> _RECORDS SUPPLIED_
○ ○ ○
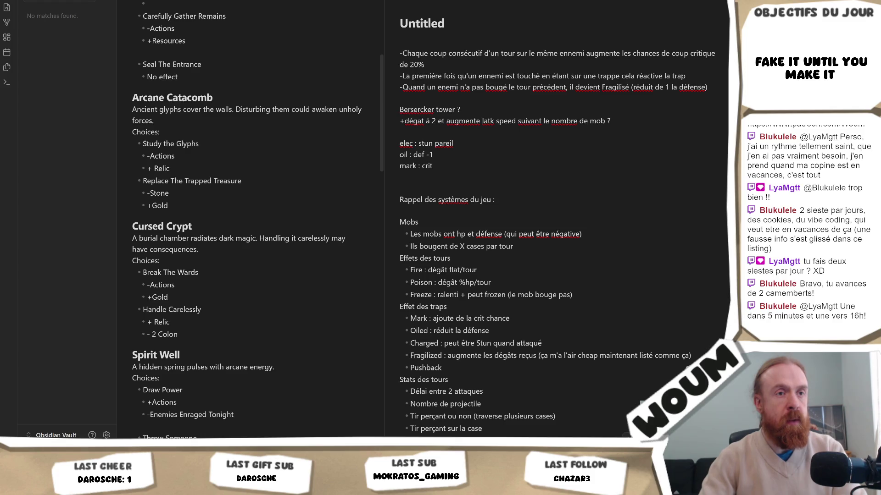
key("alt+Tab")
○ ○ ○
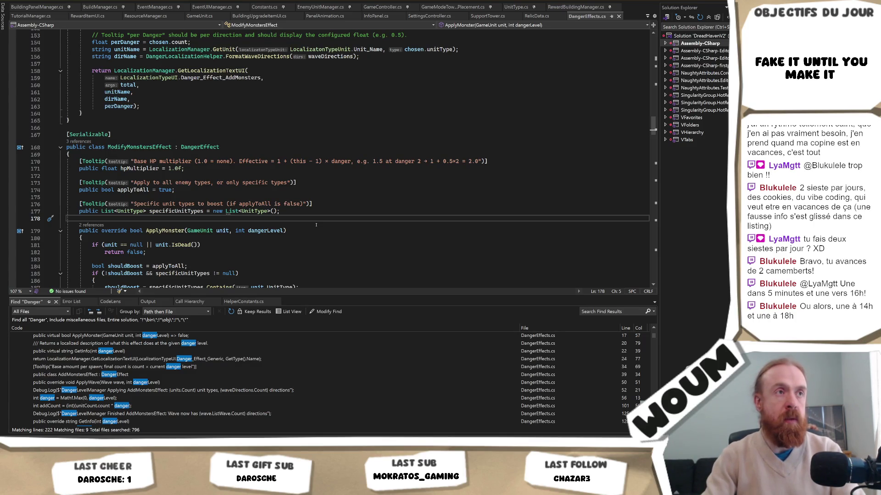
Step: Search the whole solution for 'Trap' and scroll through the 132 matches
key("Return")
○ ○ ○
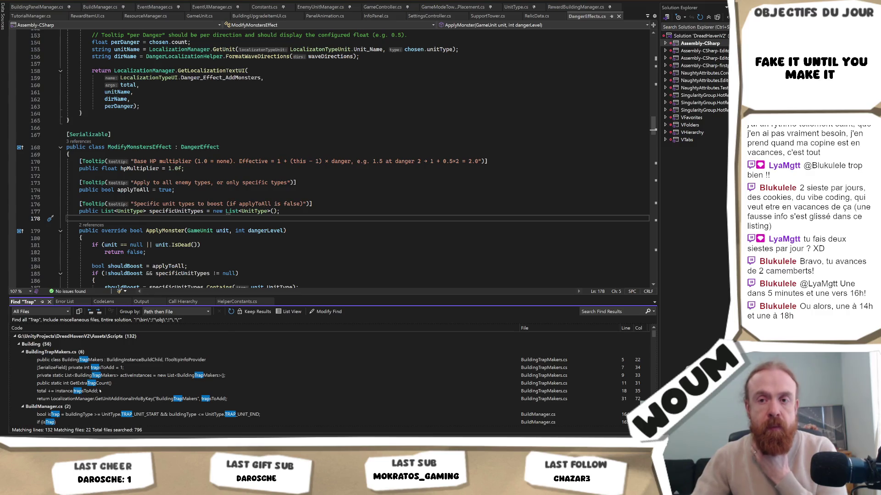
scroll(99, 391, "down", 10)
○ ○ ○
> _TO DO_
Find the lines in the records above that hold the word "scroll", and give only how many there are.

> _ANSWER SPACE_
2